In the material below, substitute "graph" for every instance of "chart" and reproduce the lines with no other changes. Omit the pictures from your answer.

Chart analysis data:
* * * *

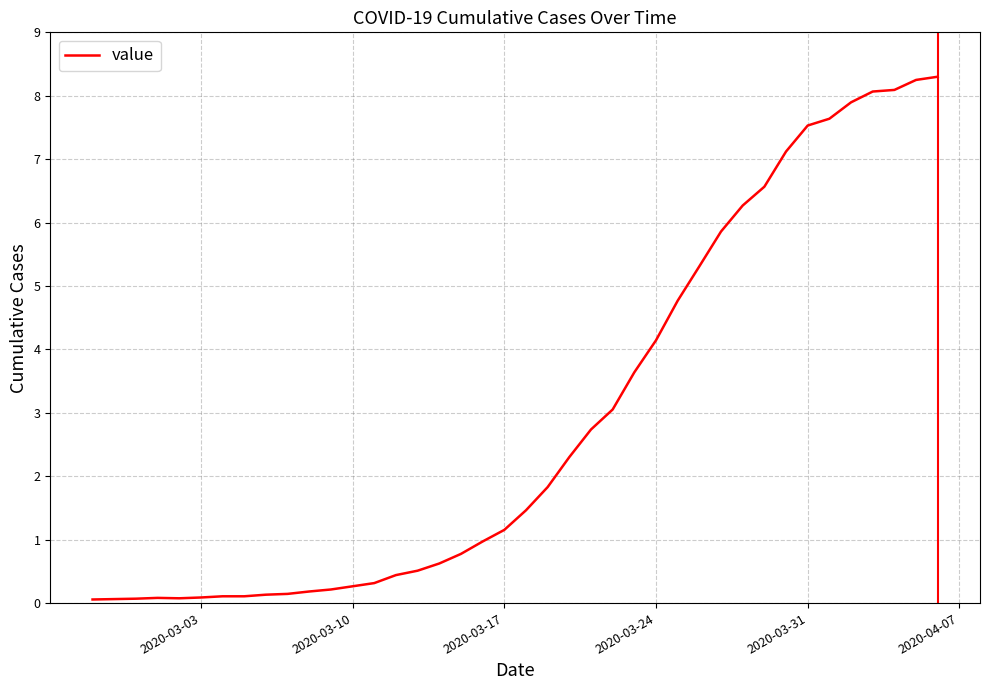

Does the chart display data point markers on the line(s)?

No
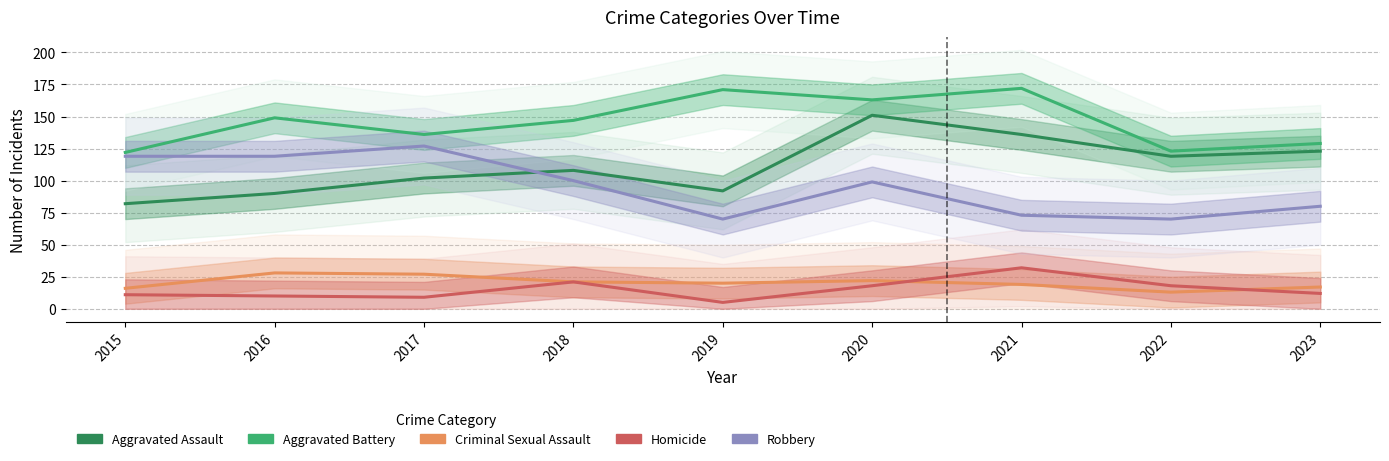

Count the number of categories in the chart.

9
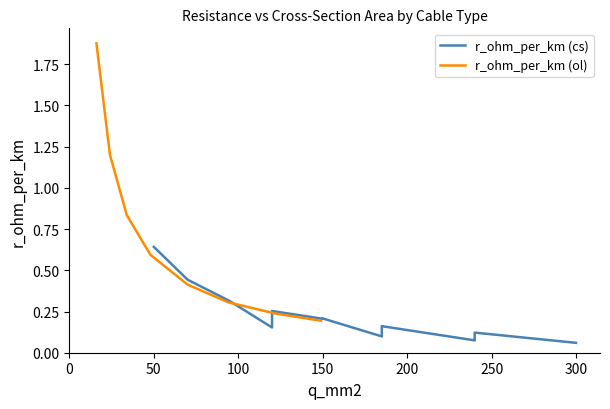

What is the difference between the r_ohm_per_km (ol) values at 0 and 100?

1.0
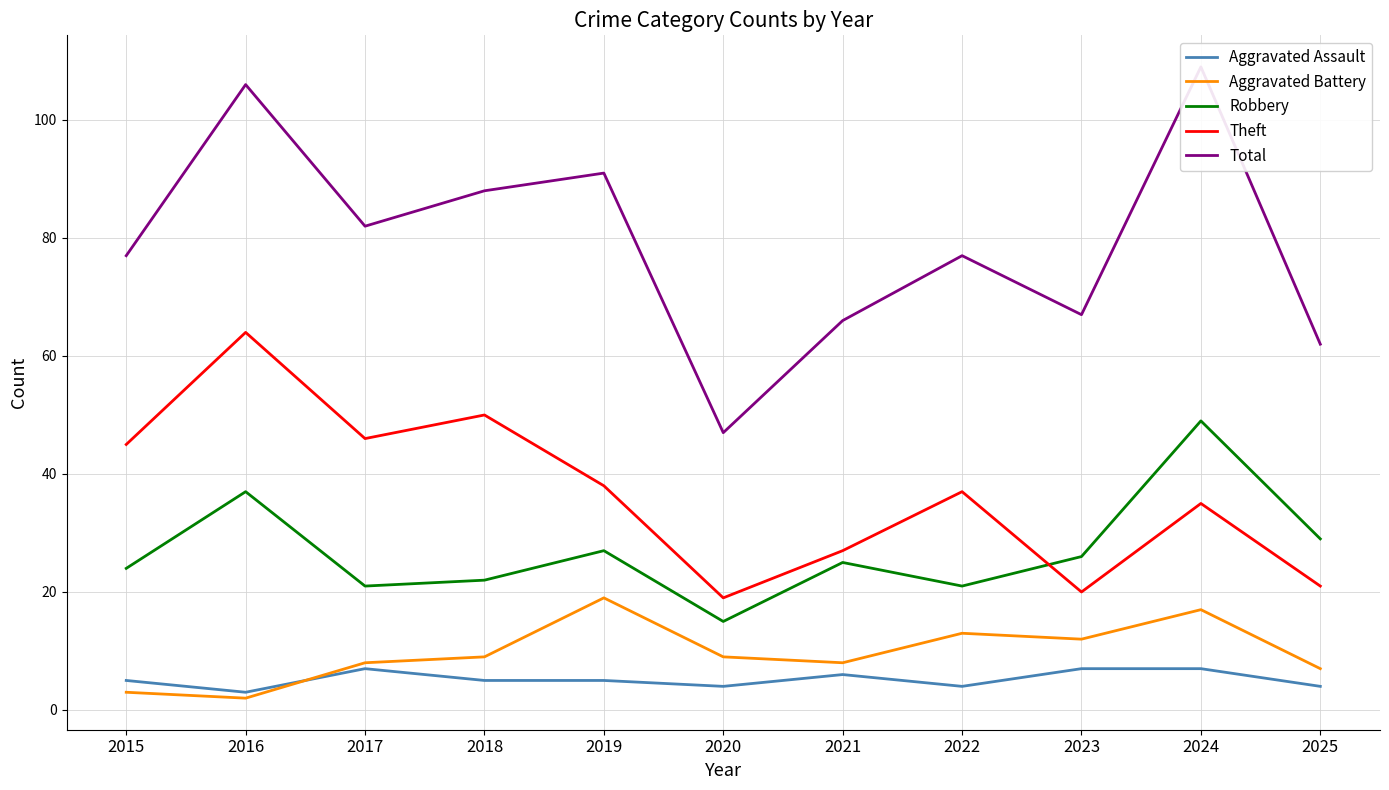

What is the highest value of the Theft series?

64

* * * *

- **Response box**:
Does the graph display data point markers on the line(s)?

No

Count the number of categories in the graph.

9

What is the difference between the r_ohm_per_km (ol) values at 0 and 100?

1.0

What is the highest value of the Theft series?

64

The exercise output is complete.